Through the 17 years it took to complete Decline and Fall, between 1771 to 1789, Gibbon’s animus towards Christianity faded. The same passages that mourned the “triumph of barbarism and religion” paid grudging tribute to the moderating role played by the hierarchy of the Church. His loathing of asceticism – epitomised in monasticism, in which religion and barbarism were one and the same – remained. But he recognised that the disruptive potential latent in Christianity could be restrained by judicious authorities.

For Gibbon, this was not a merely historical question. A footnote to one passage in Decline and Fall, decrying the enthusiasts of antiquity, directs public authorities to the work of the dissenter Joseph Priestley. For both men, theological and political radicalism were conjoined. For Gibbon, temperament was too: no man of “sound understanding and historical experience”, he wrote, could adopt “the wild & mischievous system of Democracy”. When the French Revolution broke out in 1789, he described the revolutionaries with the same words with which he censured the destroyers of Rome: “fanatics”, “savages”, “the New Barbarians”.

In 1981, the philosopher – and Hume scholar – Alasdair MacIntyre devoted a chapter to Hume’s theory of the passions. What Gibbon identified “as the standpoint of universal human nature turns out”, MacIntyre wrote, “to be that of the prejudices of the Hanoverian ruling elite.” In Hume’s system – which explicitly identified the pro-democracy Levellers of the Civil War as deranged – “the normal passions are those of a complacent heir of the revolution of 1688”. His concept of rationality presupposed support for the particular social order Hume inhabited: hierarchical, undemocratic, and characterised by staggering inequalities between rich and poor.
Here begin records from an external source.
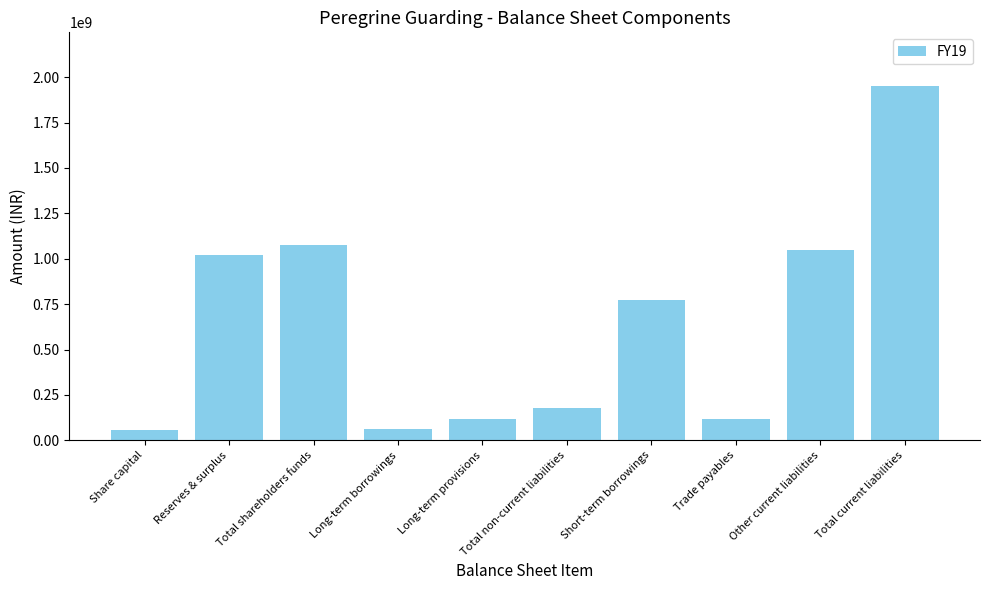

What is the label of the 7th bar from the right?

Long-term borrowings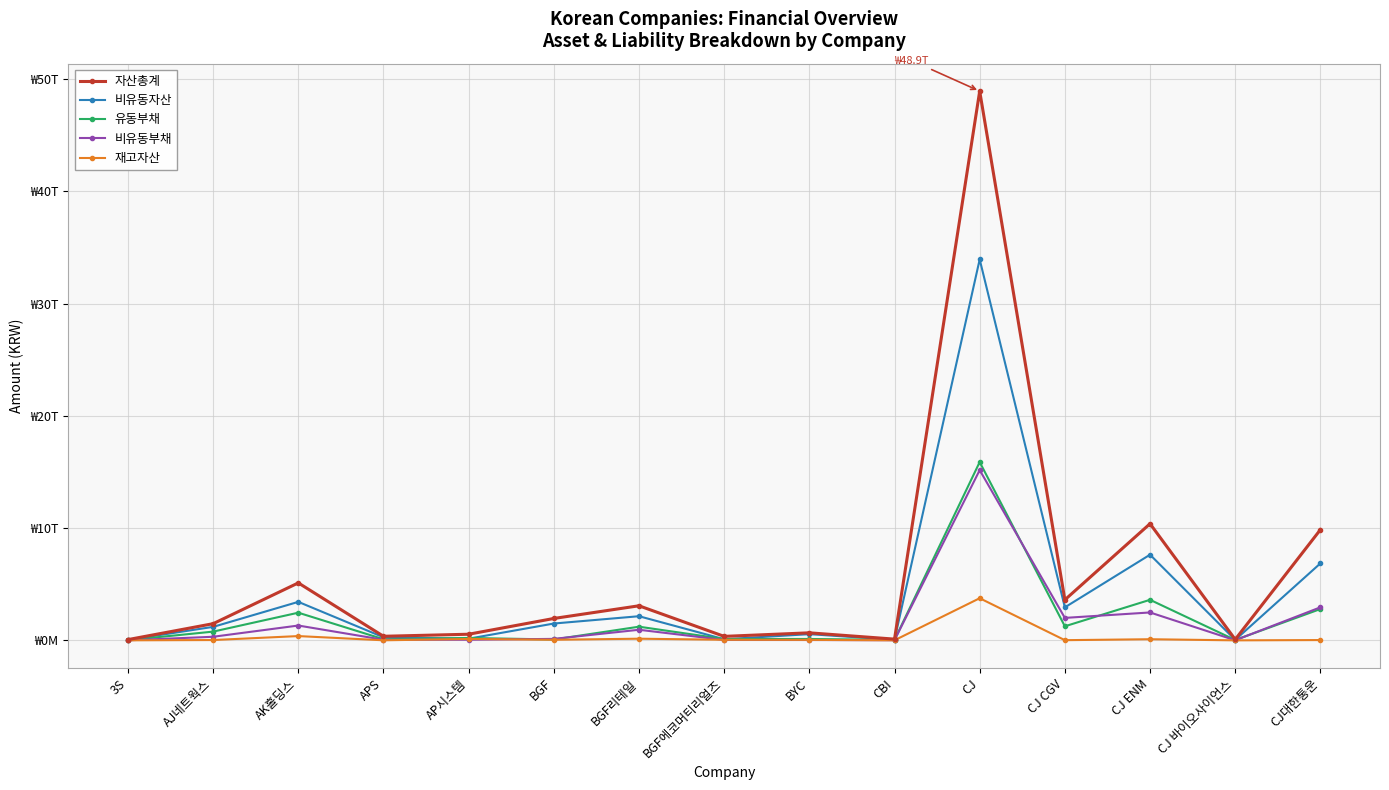

At which category does 유동부채 reach its first local peak?

AK홀딩스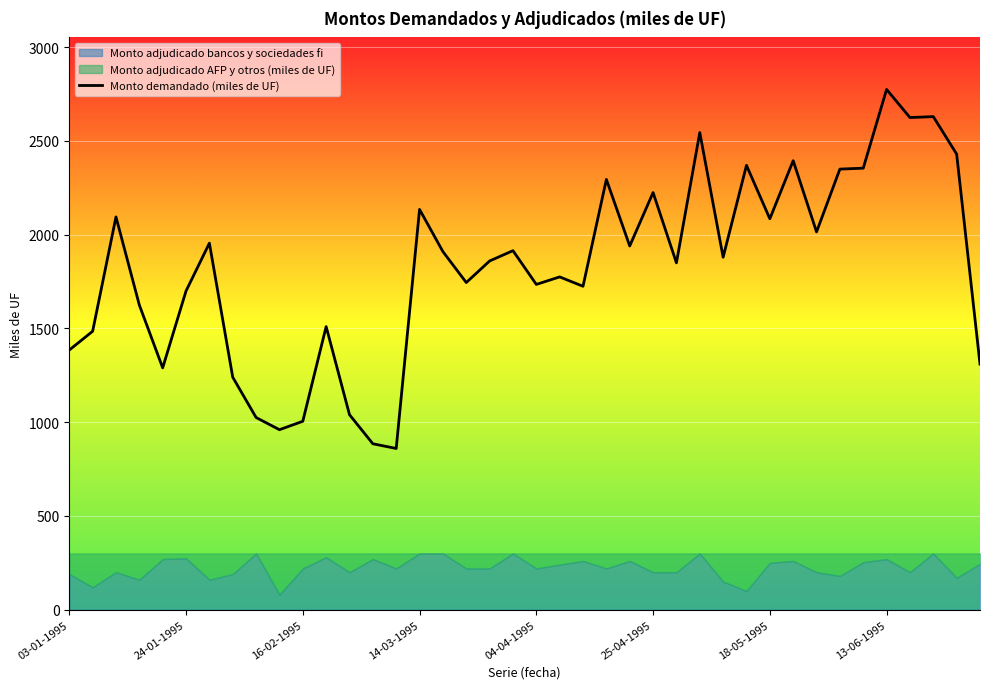

What is the lowest value of the Monto demandado (miles de UF) series?

860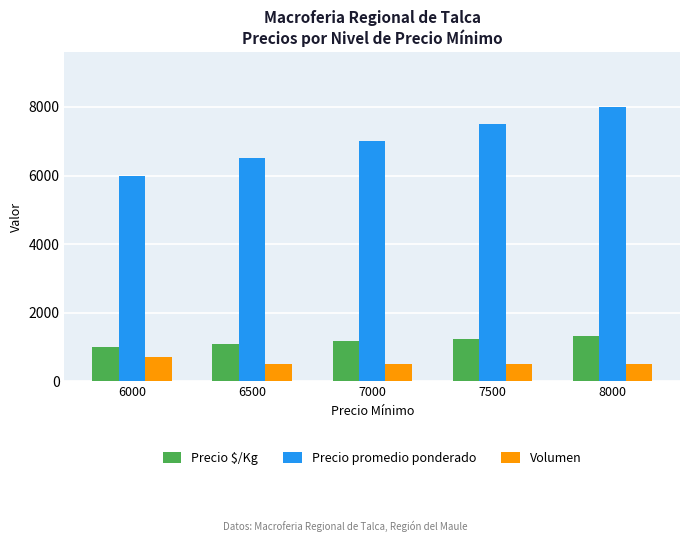

What is the smallest value displayed?

500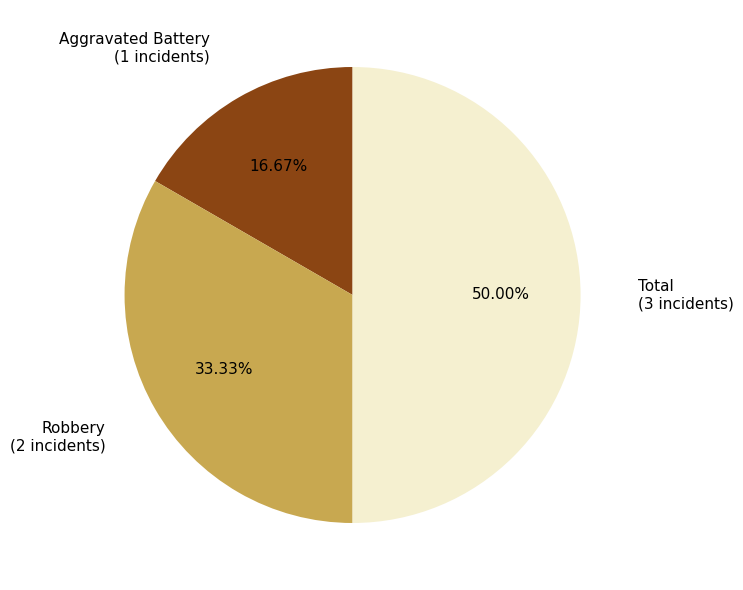

Rank the categories by value from lowest to highest.

Aggravated Battery, Robbery, Total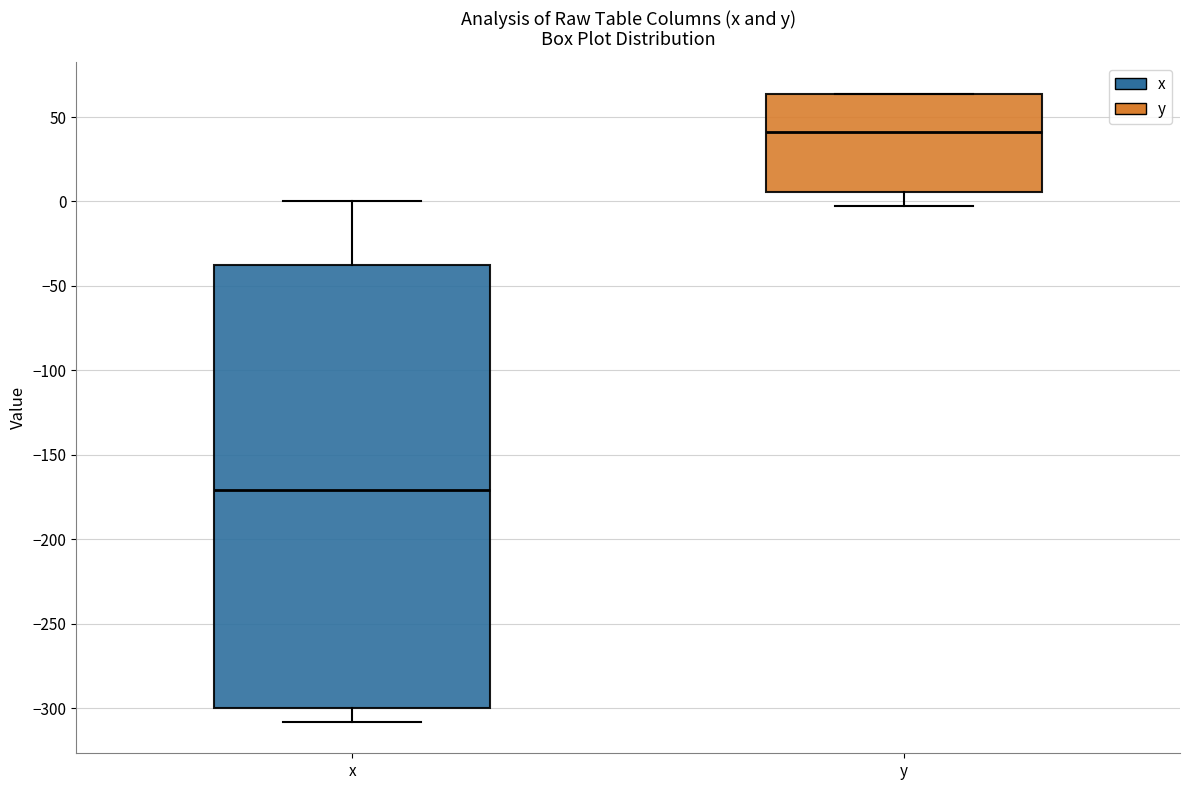

Where does the lower whisker of the box for x end on the y-axis? The values are not printed on the chart, so give them approximately, as read against the axis.

-310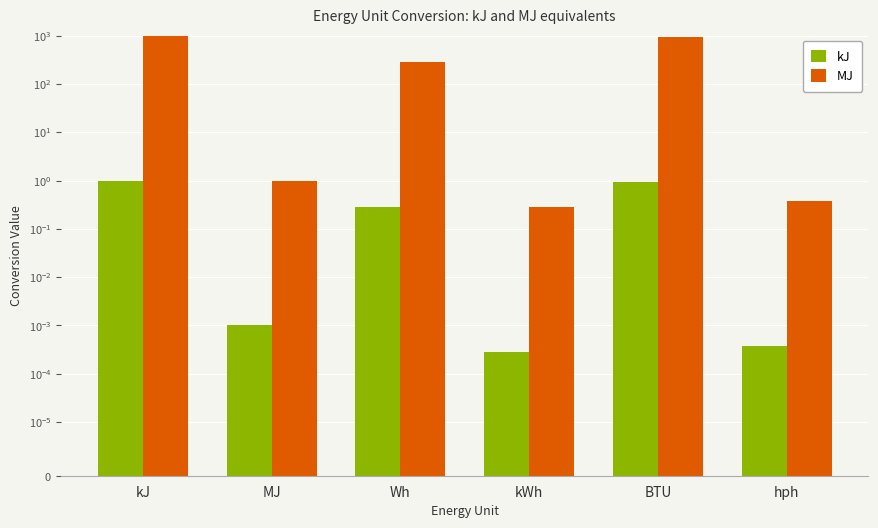

At which category does the chart reach its peak across all series?

kJ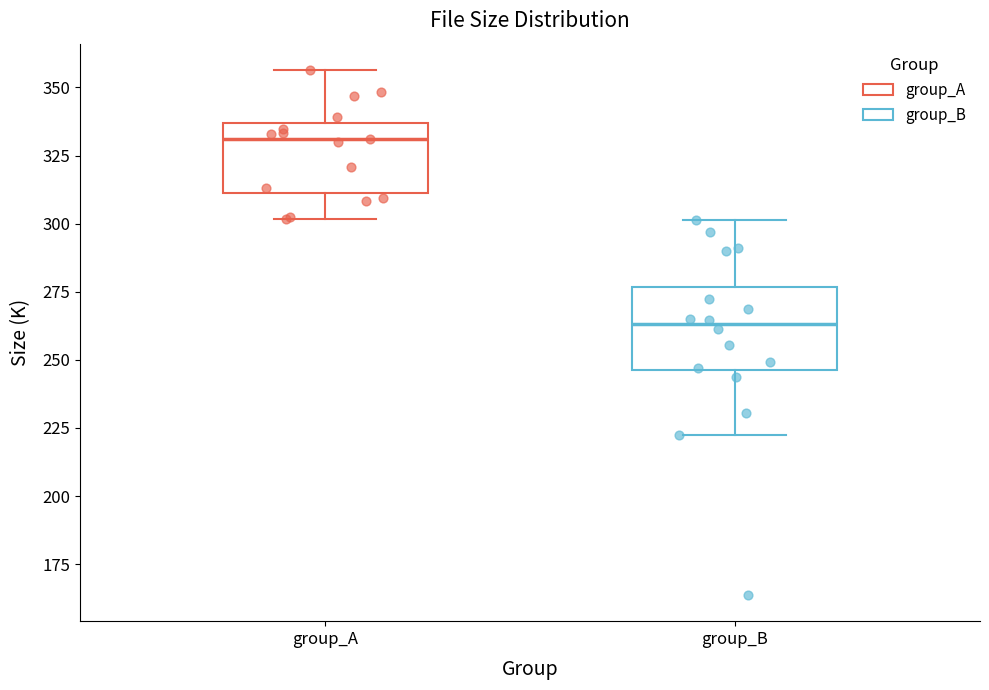

Where does the upper whisker of the box for group_B end on the y-axis? The values are not printed on the chart, so give them approximately, as read against the axis.

300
That the New Atheists were likewise entangled with the politics of their era is almost a commonplace: the movement’s rise and fall tracks almost exactly the lifespan of the “war on terror”. The targets of the conflict were as ill-defined as the war itself: the “axis of evil” stretched from Ba’athist Iraq to Marxist-Leninist North Korea. The frontier was everywhere. So were the barbarians. Gibbon, across the 1,200 pages of Decline and Fall, never arrives at a definition of barbarism. He knows only what the Romans did: barbarians – the “giants of the north” – are everywhere he’s not.